If the radius of the circumcircle of the isosceles triangle ABC is equal to `AB(=AC),` then the angle A is equal to-

To solve the problem, we need to find the angle A of an isosceles triangle ABC where the radius of the circumcircle (R) is equal to the lengths of the equal sides (AB = AC). ### Step-by-Step Solution: 1. **Understanding the Triangle**: We have an isosceles triangle ABC where AB = AC = r (the circumradius). Let the lengths of the sides be: - AB = AC = r - BC = a (the base) 2. **Using the Sine Rule**: According to the sine rule in triangle ABC, we have: \[ \frac{a}{\sin A} = 2R \] Since R = r, we can rewrite it as: \[ \frac{a}{\sin A} = 2r \] 3. **Finding the Angles B and C**: Since the triangle is isosceles, angles B and C are equal.
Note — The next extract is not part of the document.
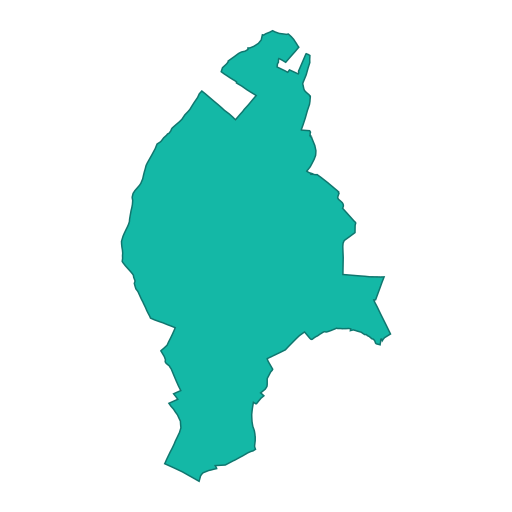 outline of Simian, Bihor, Romania
{"feature_id": "2599482B37534807810432", "entity_name": "Simian", "entity_type": "district", "adm_level": 2, "iso_a3": "ROU", "parent_name": "Romania", "parent_adm1": "Bihor", "projection": "natural_earth1", "projection_center": [22.074, 47.478], "detail": "fine", "context": "isolated", "style": "filled", "palette": "teal", "viewbox_px": 512, "rotation_deg": 0, "n_neighbors": 0, "source": "geoboundaries", "source_scale": "gbopen_adm2", "svg_char_len": 6013}
<svg xmlns="http://www.w3.org/2000/svg" viewBox="0 0 512 512"><path d="M255.5,449.3L254.7,447.1L254.6,445.8L255.2,440.5L255.2,438.6L255.2,436.8L255.0,435.5L254.9,434.0L254.5,431.6L254.3,430.6L253.8,429.1L253.3,427.7L252.9,426.7L252.4,424.0L252.0,421.4L251.8,417.6L251.7,414.6L252.1,410.7L252.4,408.3L253.4,402.3L255.8,403.8L256.5,403.7L259.0,400.6L261.0,398.2L263.9,395.8L262.3,394.3L260.6,392.9L261.9,391.9L263.6,390.5L265.2,389.2L266.5,387.2L267.0,386.2L267.2,384.2L267.2,380.7L267.2,378.6L270.7,371.9L272.1,370.4L272.7,369.2L269.1,363.0L267.9,360.8L267.2,358.9L267.2,358.6L280.0,352.5L284.4,350.3L285.3,349.9L285.6,349.6L288.4,346.6L294.4,340.5L296.6,338.3L298.9,336.1L300.1,335.1L304.5,332.0L305.0,332.5L309.7,338.1L310.6,339.0L311.1,339.3L311.5,339.4L311.9,339.4L312.3,339.2L314.3,337.7L315.8,336.7L317.5,335.9L320.2,334.0L321.6,333.2L322.8,332.4L323.5,332.0L323.9,331.8L324.5,331.7L325.2,331.8L326.2,332.0L327.2,331.8L328.5,331.4L331.3,330.4L332.7,329.8L335.0,328.9L336.5,328.2L337.7,328.5L340.5,328.5L342.3,328.7L347.1,328.6L348.2,328.4L350.7,328.8L350.6,329.7L350.4,330.6L352.4,330.1L353.5,329.9L354.3,330.2L355.5,330.5L356.6,330.9L358.6,331.5L361.2,332.2L362.4,333.1L364.7,334.6L365.6,334.6L366.3,334.5L366.6,334.8L367.3,335.6L369.2,336.5L371.0,338.0L371.3,338.4L371.9,338.8L373.1,339.1L373.5,339.4L374.4,340.3L375.0,341.4L375.5,343.0L376.3,343.8L380.1,344.8L380.2,343.7L380.5,342.6L380.8,339.3L381.0,339.1L381.4,339.0L381.8,339.2L382.3,340.7L383.1,339.4L384.5,337.7L390.5,334.0L390.2,333.4L386.3,325.4L385.3,323.4L383.3,319.4L380.7,314.2L377.2,306.9L374.7,302.2L373.8,299.9L375.6,299.8L378.4,292.2L380.3,287.0L382.1,282.0L384.1,276.9L380.5,277.0L377.3,276.9L369.7,276.8L365.1,276.3L358.4,275.8L342.9,274.5L343.2,257.6L342.9,250.1L342.8,246.5L343.0,244.0L343.1,243.1L344.1,240.8L344.4,240.4L345.9,239.3L349.9,236.4L355.0,232.6L355.1,225.6L355.3,224.5L355.7,223.2L355.5,222.4L354.2,221.2L344.6,210.5L342.6,208.3L342.8,207.9L343.4,206.0L343.3,204.9L343.0,203.9L342.2,202.6L340.6,201.1L338.6,199.4L337.7,198.0L337.9,196.4L339.0,193.3L338.4,192.5L338.7,192.0L337.4,190.8L328.7,183.5L328.3,183.1L325.6,181.0L321.0,177.4L317.1,174.6L316.6,174.7L315.6,174.7L314.7,174.6L313.6,174.4L312.7,174.3L311.6,174.3L310.6,174.3L310.2,174.4L310.5,174.2L311.8,173.5L310.2,173.0L308.8,172.5L306.7,171.2L306.8,170.9L307.5,170.2L310.2,166.8L311.5,164.4L314.1,159.4L315.6,155.4L315.8,153.1L315.9,150.7L314.8,145.5L311.7,137.9L311.6,137.2L310.4,136.6L310.3,136.3L310.4,136.1L310.6,136.0L310.8,136.0L310.8,135.8L310.3,135.7L310.1,135.6L309.9,135.4L310.1,134.8L310.2,134.1L310.1,133.3L310.1,133.1L310.5,132.2L309.6,130.7L301.4,130.1L301.4,129.4L302.9,125.3L305.3,118.0L307.4,110.5L308.3,107.9L309.5,104.3L310.0,100.9L310.0,100.1L310.1,99.1L310.3,97.3L310.3,96.2L310.2,96.0L309.8,96.1L309.4,95.2L308.7,94.4L307.9,93.8L306.3,92.4L305.3,91.4L304.4,90.3L303.9,89.1L303.6,87.8L303.4,86.8L303.2,85.7L302.7,83.9L303.0,82.6L306.2,74.8L308.0,68.3L309.8,62.6L309.7,59.5L309.9,55.5L308.3,54.5L306.4,53.8L306.2,53.7L305.9,54.0L299.3,69.4L298.5,71.1L298.6,71.9L298.7,72.6L298.7,73.1L298.2,73.9L289.5,69.9L287.7,72.3L285.0,70.8L277.1,67.0L277.2,65.5L277.4,65.0L277.4,64.6L277.3,64.3L277.6,63.5L278.1,62.9L278.4,62.4L278.5,59.2L278.9,58.5L279.3,58.7L280.9,59.5L282.6,60.4L285.0,61.9L285.7,62.3L289.3,58.1L295.5,51.1L297.0,49.3L298.8,47.2L297.7,45.7L296.7,44.1L296.6,43.8L295.5,42.2L293.7,39.4L291.3,36.7L288.3,34.0L286.5,34.4L283.0,33.9L279.1,33.4L275.0,31.9L272.6,30.7L269.7,32.2L265.9,33.7L263.5,35.1L262.4,34.8L261.8,37.3L261.2,40.0L258.4,43.4L253.9,46.3L250.0,47.9L247.9,48.0L248.0,49.4L245.1,51.2L241.8,51.9L240.8,52.3L238.5,53.5L234.5,56.5L229.7,59.9L228.1,61.1L228.1,62.0L226.5,64.0L222.5,67.7L221.2,71.7L224.3,74.0L226.5,75.4L229.6,77.5L233.3,79.8L234.4,80.4L236.6,81.9L236.4,82.9L238.0,83.9L241.8,86.1L246.7,89.6L250.5,92.0L255.4,95.0L256.2,95.6L255.6,96.2L252.9,99.4L249.0,104.1L247.9,105.4L244.3,109.3L242.6,111.6L240.4,114.0L238.0,116.8L235.5,119.7L234.0,118.4L233.4,117.7L229.2,113.9L224.5,110.4L221.7,107.8L217.8,104.4L213.7,101.0L205.2,93.7L201.8,91.0L199.3,93.8L197.6,97.5L194.1,102.6L191.7,106.4L189.9,109.4L188.0,111.6L184.9,114.8L181.9,119.3L179.4,121.8L176.3,124.4L172.3,127.9L171.3,129.4L171.2,130.0L170.9,130.7L169.1,133.2L167.5,134.0L166.6,135.2L163.7,137.8L161.3,141.0L160.4,141.9L157.1,144.0L156.3,145.9L155.2,148.7L153.9,151.1L151.7,155.2L148.9,160.1L147.5,162.6L146.5,164.6L146.0,165.8L145.1,169.4L144.5,171.3L143.6,174.8L142.7,178.9L140.8,183.4L139.6,185.2L137.2,188.0L135.0,190.5L133.1,193.4L132.2,197.0L132.2,197.8L132.7,200.5L132.4,204.5L131.8,207.7L131.1,210.5L130.3,215.0L129.6,219.1L129.4,221.7L128.5,224.4L127.4,226.9L126.0,229.7L124.2,233.5L123.0,236.3L121.5,241.4L121.6,244.0L121.9,247.0L122.4,249.9L122.7,253.2L122.5,255.6L122.6,258.3L122.2,261.4L123.0,262.7L125.3,265.7L127.9,268.6L130.5,271.5L132.6,274.0L133.4,275.3L133.7,277.3L135.1,281.0L134.3,283.4L135.2,286.7L135.9,288.9L137.3,290.7L138.0,291.7L141.3,299.0L143.2,302.6L143.3,303.0L145.3,307.1L146.1,308.9L146.6,310.2L148.1,313.2L149.7,316.2L150.5,318.1L154.6,319.9L159.0,321.5L162.9,322.8L167.0,324.5L171.5,326.2L175.2,327.7L174.4,329.8L172.1,334.9L170.5,338.2L168.6,341.9L167.1,345.2L164.0,348.1L160.9,350.7L161.1,351.4L161.4,351.7L162.7,353.9L164.3,356.6L165.4,359.6L165.2,361.8L166.2,363.4L169.5,366.1L170.1,367.4L171.1,368.7L172.2,371.3L173.8,375.2L176.6,381.8L176.9,382.4L178.3,385.6L180.8,390.6L177.1,392.2L173.6,393.8L175.6,396.3L177.8,399.3L168.9,403.3L171.0,406.3L173.5,409.1L175.3,411.9L177.5,414.9L178.9,418.0L179.9,420.1L180.4,421.0L180.6,424.5L180.9,427.9L179.4,432.8L179.0,433.5L177.3,437.1L175.3,441.2L174.2,444.0L172.0,448.6L170.3,451.8L168.5,455.5L166.5,459.7L165.2,462.7L164.7,463.7L174.0,467.9L182.3,471.8L199.1,481.3L200.6,475.8L201.9,474.0L203.2,472.7L206.0,471.6L208.7,470.5L211.0,470.0L212.8,469.5L213.9,469.2L216.7,468.6L216.7,468.4L215.2,465.6L225.3,465.0L233.8,460.5L234.3,460.4L239.9,457.3L242.6,455.9L247.5,453.0L249.2,452.2L251.1,451.4L253.0,450.9L255.5,449.3Z" fill="#14b8a6" stroke="#0f766e" stroke-width="1.5"/></svg>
Let: \[ B = C = x \] Therefore, we have: \[ A + 2x = 180^\circ \quad \text{(sum of angles in a triangle)} \] This implies: \[ A = 180^\circ - 2x \] 4. **Using the Sine Rule for Angles B and C**: Applying the sine rule for angles B and C: \[ \frac{r}{\sin B} = 2R \quad \text{and} \quad \frac{r}{\sin C} = 2R \] Thus: \[ \frac{r}{\sin x} = 2r \] Simplifying gives: \[ \sin x = \frac{1}{2} \] 5. **Finding the Value of x**: The angle x for which \(\sin x = \frac{1}{2}\) is: \[ x = 30^\circ \] 6. **Finding Angle A**: Now substituting back to find angle A: \[ A = 180^\circ - 2x = 180^\circ - 2(30^\circ) = 180^\circ - 60^\circ = 120^\circ \] ### Conclusion: The angle A is equal to \(120^\circ\).